## Task directions:
When a line of the entries contains "depth", please list that line.

━━━━━ Dataset entries

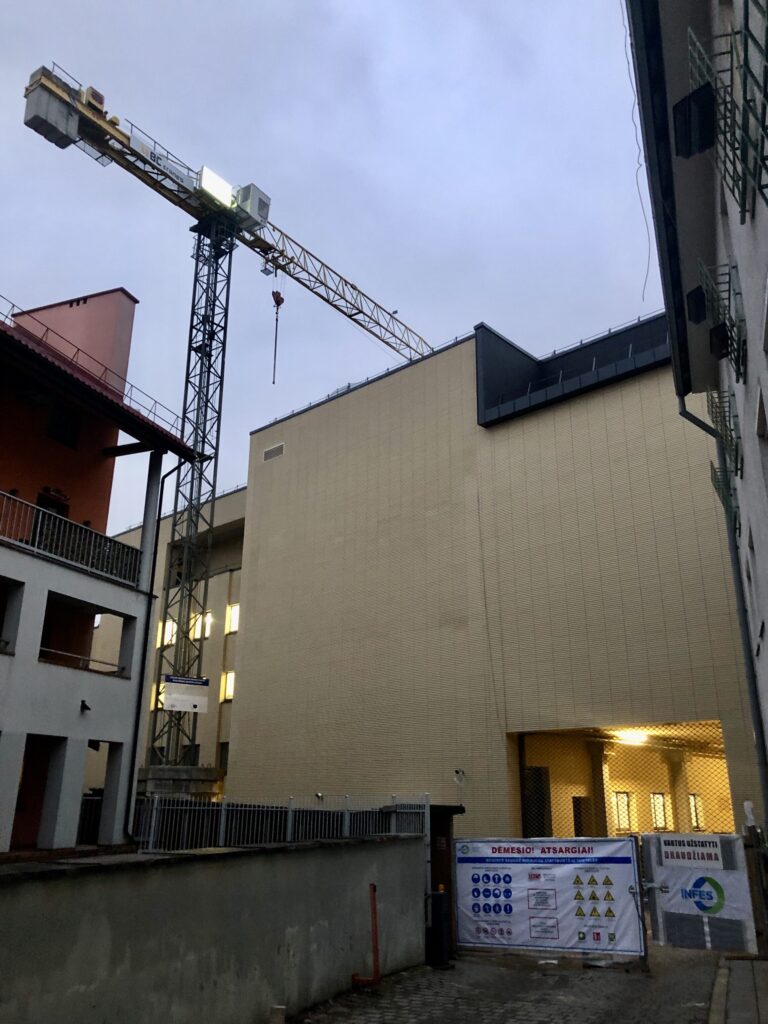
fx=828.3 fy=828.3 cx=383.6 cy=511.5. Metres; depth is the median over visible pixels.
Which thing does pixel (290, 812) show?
metal fence
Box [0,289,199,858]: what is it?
orange building
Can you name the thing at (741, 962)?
pavement
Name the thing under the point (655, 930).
construction fence
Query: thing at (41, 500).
window
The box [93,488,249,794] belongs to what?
beige building
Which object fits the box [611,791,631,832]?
window
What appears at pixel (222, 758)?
window
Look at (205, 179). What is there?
illuminated sign
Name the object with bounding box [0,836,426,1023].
concrete wall
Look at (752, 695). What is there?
drainpipe
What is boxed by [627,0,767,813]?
apartment building
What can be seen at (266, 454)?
vent
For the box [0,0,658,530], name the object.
sky
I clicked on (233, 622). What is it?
window
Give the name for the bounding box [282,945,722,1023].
pavement
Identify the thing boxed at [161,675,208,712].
sign
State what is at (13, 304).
roof railing
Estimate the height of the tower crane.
22.919 m
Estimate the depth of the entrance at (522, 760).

━━━━━━━━━━

## Expected answer:
fx=828.3 fy=828.3 cx=383.6 cy=511.5. Metres; depth is the median over visible pixels.
Estimate the depth of the entrance at (522, 760).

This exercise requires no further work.